Leetcode.com problem 1696: "Jump-Game-VI"

James S. Plank

• Problem Statement.
• A skeleton with a main() that reads problems from stdin. It reads in the array and k.
• Solution.cpp -- A commented solution.
• tests.sh -- Testing script.
• answers.txt -- Correct output of the testing script.

• Success Rate (as of July, 2022): 46.4%

In case Leetcode's servers are down

Here is a summary of the problem:

• You are given an array called nums of integers, whose values are between -10,000 and 10,000.
• The size of nums is at most 100,000.
• You are given in integer k which is between 1 and the size of nums.
• You start at index 0.
• At each step, if you are at index i, you may "jump" to any index between i+1 and i+k.
• You will end at the last element of nums.
• Your score is the sum of each element of nums that you have been on.
• Return the maximum possible score.

The examples

#1: nums = [1,-1,-2,4,-7,3], k = 2. Answer: 7: Visit 1, -1, 4, 3.
#2: nums = [10,-5,-2,4,0,3], k = 3. Answer: 17: Visit 10, 4, 3.
#3: nums = [1,-5,-20,4,-1,3,-6,-3], k = 2.  Answer: 0: Visit 1, -5, 4, 3, -3.

Hints

You can do this with dynamic programming, but unless you think about it a little, your solution will be too slow.

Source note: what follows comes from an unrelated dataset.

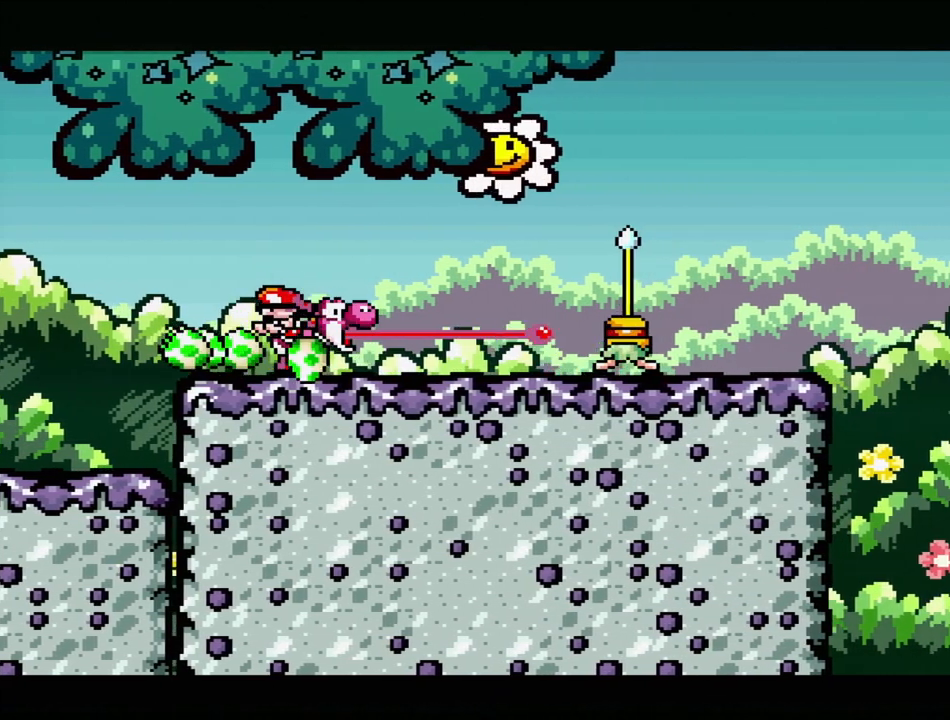
{"buttons": [], "events": [[67, "Y", "up"], [283, "Y", "down"], [333, "DPAD_RIGHT", "up"], [450, "Y", "up"]]}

Let's go over the DP solution, and then think about how to make it fast. The recursive function is DP(i), which is the answer when you start at index i. The base case is DP(n-1), whose value is nums[n-1]. Then, for all other i:

DP(i) equals nums[i] plus the maximum of DP(i+1) through DP(min(n-1,i+k)). The answer is DP(0). So, let's do example 1, showing DP(i) from big i down to zero:

DP(5) = 3 --      base case.
DP(4) = 4 -- -7 + DP(5)
DP(3) = 7 --  4 + max(DP(4),DP(5)).
DP(2) = 5 -- -2 + max(DP(3),DP(4)).
DP(1) = 6 -- -1 + max(DP(2),DP(3)).
DP(0) = 7 --  1 + max(DP(1),DP(2)).

Adding a cache to this (step 2 of dynamic programming) is simple, so let's go straight to step 3 of dynamic programming, where we realize that the recursive calls are all to bigger values of i, so we can remove the recursion by filling in the cache from big i to small i. Something like this:

cache.resize(n);
for (i = n-1; i >= 0; i--) {
  top = (i+k < n-1) ? i+k : n-1;
  cache[i] = nums[i] + max(cache[i+1] to cache[top])
}

And the answer is cache[0].

Before you program this up, think about what happens when k is big. If you try to implement "max(cache[i+1] to cache[top])" with a for loop, then the running time of your program is going to be O(nk). Since k may be as big as n, this will be O(n²), which is too slow.

Use a multiset

Let's show the steps of example 3:

i     cache[i]      multiset before    action at the end of the step                multiset after
-     --------      ----------------   -----------------------------------------    --------------
5     3                                Insert cache[5] = 3                          { 3 }
4     0+3=3         { 3 }              Insert cache[4] = 3                          { 3, 3 }
3     4+3=7         { 3, 3 }           Insert cache[3] = 7                          { 3, 3, 7 }
2     -2+7=5        { 3, 3, 7 }        Delete cache[5] = 3, Insert cache[2] = 5     { 3, 5, 7 }
1     -5+7=2        { 3, 5, 7 }        Delete cache[4] = 3, Insert cache[1] = 2     { 2, 5, 7 }
0     -10+7=17      { 2, 5, 7 }        Delete cache[3] = 7, Insert cache[0] = 17    { 2, 5, 17 }

My solution, in Solution.cpp, was fast enough to be accepted, but didn't blow anyone away:

Runtime: 535 ms, faster than 13.56% of C++ online submissions for Jump Game VI.
Memory Usage: 135.8 MB, less than 5.44% of C++ online submissions for Jump Game VI.